§ ACTIVITIES:
1/ According to the passage on solar and wind power growth, what share of electricity consumption do solar and wind power currently hold?
2/ Write the next few sentences of the passage on solar and wind power growth, picking up right after its final sentence.

The researchers assume that solar and wind power will more than triple their share of electricity consumption, which is currently twelve percent, in the next seven years. According to the RMI, the world is thus on a development path that would make it possible to achieve net-zero emissions by 2050. Resistance such as in Germany when switching to climate-friendly heating or in Great Britain against onshore wind power should not stop this development: »There are obstacles everywhere, but growth continues. This is because the obstacles are specific and local, but the solutions are general and global, allowing them to overcome resistance to change,” the report predicts. The producers of fossil fuels would therefore have to be prepared for significantly falling revenues: “The exponential growth has brought the electricity system to a tipping point where the move away from fossil fuels is difficult to reverse.” RMI therefore assumes “that the demand for fossil fuels in the electricity sector has peaked and will be in free fall by the end of the decade”.

Data drawn from a collection:
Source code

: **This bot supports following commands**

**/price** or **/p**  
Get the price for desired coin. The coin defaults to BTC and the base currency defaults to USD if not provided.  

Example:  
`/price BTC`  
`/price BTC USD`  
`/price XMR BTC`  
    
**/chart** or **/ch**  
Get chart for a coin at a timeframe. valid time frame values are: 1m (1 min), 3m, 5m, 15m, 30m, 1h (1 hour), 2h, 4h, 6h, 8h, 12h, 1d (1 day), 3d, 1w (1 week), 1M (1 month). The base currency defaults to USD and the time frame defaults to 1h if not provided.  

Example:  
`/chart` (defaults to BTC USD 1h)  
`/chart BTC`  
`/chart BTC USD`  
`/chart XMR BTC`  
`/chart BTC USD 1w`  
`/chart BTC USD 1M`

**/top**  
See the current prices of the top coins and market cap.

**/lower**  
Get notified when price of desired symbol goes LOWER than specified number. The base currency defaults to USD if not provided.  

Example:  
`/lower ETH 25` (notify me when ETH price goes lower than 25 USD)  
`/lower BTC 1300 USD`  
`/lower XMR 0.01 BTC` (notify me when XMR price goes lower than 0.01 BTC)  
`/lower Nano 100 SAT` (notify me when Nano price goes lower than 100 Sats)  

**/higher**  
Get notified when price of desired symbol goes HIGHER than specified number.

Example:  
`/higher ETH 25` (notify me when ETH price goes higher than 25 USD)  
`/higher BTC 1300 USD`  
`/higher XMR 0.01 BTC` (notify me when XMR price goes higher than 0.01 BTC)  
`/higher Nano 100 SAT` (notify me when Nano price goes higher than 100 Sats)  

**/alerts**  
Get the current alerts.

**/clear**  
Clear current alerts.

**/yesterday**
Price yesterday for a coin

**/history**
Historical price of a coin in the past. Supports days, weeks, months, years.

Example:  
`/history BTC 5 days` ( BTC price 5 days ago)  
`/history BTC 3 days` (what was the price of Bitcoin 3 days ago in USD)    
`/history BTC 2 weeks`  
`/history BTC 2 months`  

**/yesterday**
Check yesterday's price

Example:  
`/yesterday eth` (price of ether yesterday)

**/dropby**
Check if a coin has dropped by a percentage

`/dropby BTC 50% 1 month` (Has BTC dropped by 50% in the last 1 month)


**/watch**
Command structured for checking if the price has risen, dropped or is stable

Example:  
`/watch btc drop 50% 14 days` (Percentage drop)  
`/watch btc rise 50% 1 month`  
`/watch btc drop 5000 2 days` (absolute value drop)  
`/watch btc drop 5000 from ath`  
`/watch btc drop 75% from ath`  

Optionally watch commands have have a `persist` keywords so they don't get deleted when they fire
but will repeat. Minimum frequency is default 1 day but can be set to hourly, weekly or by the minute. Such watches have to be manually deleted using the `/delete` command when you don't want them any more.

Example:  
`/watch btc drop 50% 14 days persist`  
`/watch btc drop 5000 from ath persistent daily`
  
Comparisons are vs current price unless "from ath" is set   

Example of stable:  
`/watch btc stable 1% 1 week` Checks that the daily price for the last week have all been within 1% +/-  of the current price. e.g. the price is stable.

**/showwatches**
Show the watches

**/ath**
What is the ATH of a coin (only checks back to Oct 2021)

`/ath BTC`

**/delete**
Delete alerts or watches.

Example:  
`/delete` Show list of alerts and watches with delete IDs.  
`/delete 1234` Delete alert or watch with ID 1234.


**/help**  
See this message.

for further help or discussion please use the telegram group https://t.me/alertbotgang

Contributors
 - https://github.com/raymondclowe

§ ANSWERS TO THIS EXERCISE:
1/ Twelve percent.

2/
Finally, a new study by the World Resources Institute (WRI) shows that very rapid change is possible. For the world to reach its net-zero goal by 2050, the share of solar and wind power in the global electricity mix must increase by 3.1 percentage points every year until 2030, write the researchers at the environmental think tank. In the past, however, several countries have shown that even a significantly higher growth rate can be achieved. The absolute leader here is Uruguay. In the five years from 2013 to 2018, the South American country increased the share of wind and solar power in its electricity mix from one percent to 35 percent. Denmark, Lithuania, Namibia, the Netherlands, Palestine, Jordan and Chile have also experienced five-year periods in which the share of wind and solar power in the energy mix has increased by more than four percentage points per year. For the WRI, these examples show “that countries with very different requirements can quickly switch to renewable energies”.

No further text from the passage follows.